[Dataset items]
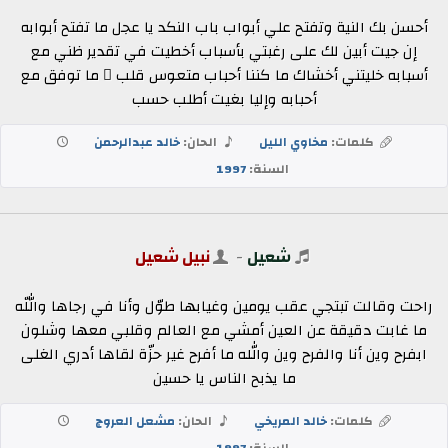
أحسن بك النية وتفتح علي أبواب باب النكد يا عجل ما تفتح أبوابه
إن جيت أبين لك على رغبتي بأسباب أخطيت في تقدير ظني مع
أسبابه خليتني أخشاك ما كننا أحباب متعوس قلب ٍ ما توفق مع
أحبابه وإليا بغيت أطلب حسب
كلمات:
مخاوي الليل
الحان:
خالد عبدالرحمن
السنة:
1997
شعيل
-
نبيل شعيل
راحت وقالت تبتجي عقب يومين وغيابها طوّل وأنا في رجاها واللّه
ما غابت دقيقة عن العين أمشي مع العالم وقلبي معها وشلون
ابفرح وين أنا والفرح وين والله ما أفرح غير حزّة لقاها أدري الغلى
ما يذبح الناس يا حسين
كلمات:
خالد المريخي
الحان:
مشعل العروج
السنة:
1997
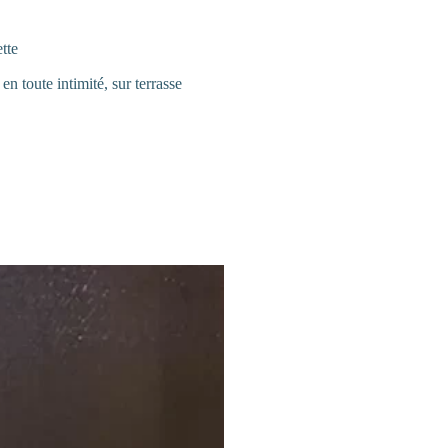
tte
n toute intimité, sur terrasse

WHAT IS REQUIRED –
Take every entry and repeat it verbatim, minus the pictures.

TASK RESPONSE –
أحسن بك النية وتفتح علي أبواب باب النكد يا عجل ما تفتح أبوابه
إن جيت أبين لك على رغبتي بأسباب أخطيت في تقدير ظني مع
أسبابه خليتني أخشاك ما كننا أحباب متعوس قلب ٍ ما توفق مع
أحبابه وإليا بغيت أطلب حسب
كلمات:
مخاوي الليل
الحان:
خالد عبدالرحمن
السنة:
1997
شعيل
-
نبيل شعيل
راحت وقالت تبتجي عقب يومين وغيابها طوّل وأنا في رجاها واللّه
ما غابت دقيقة عن العين أمشي مع العالم وقلبي معها وشلون
ابفرح وين أنا والفرح وين والله ما أفرح غير حزّة لقاها أدري الغلى
ما يذبح الناس يا حسين
كلمات:
خالد المريخي
الحان:
مشعل العروج
السنة:
1997
tte
n toute intimité, sur terrasse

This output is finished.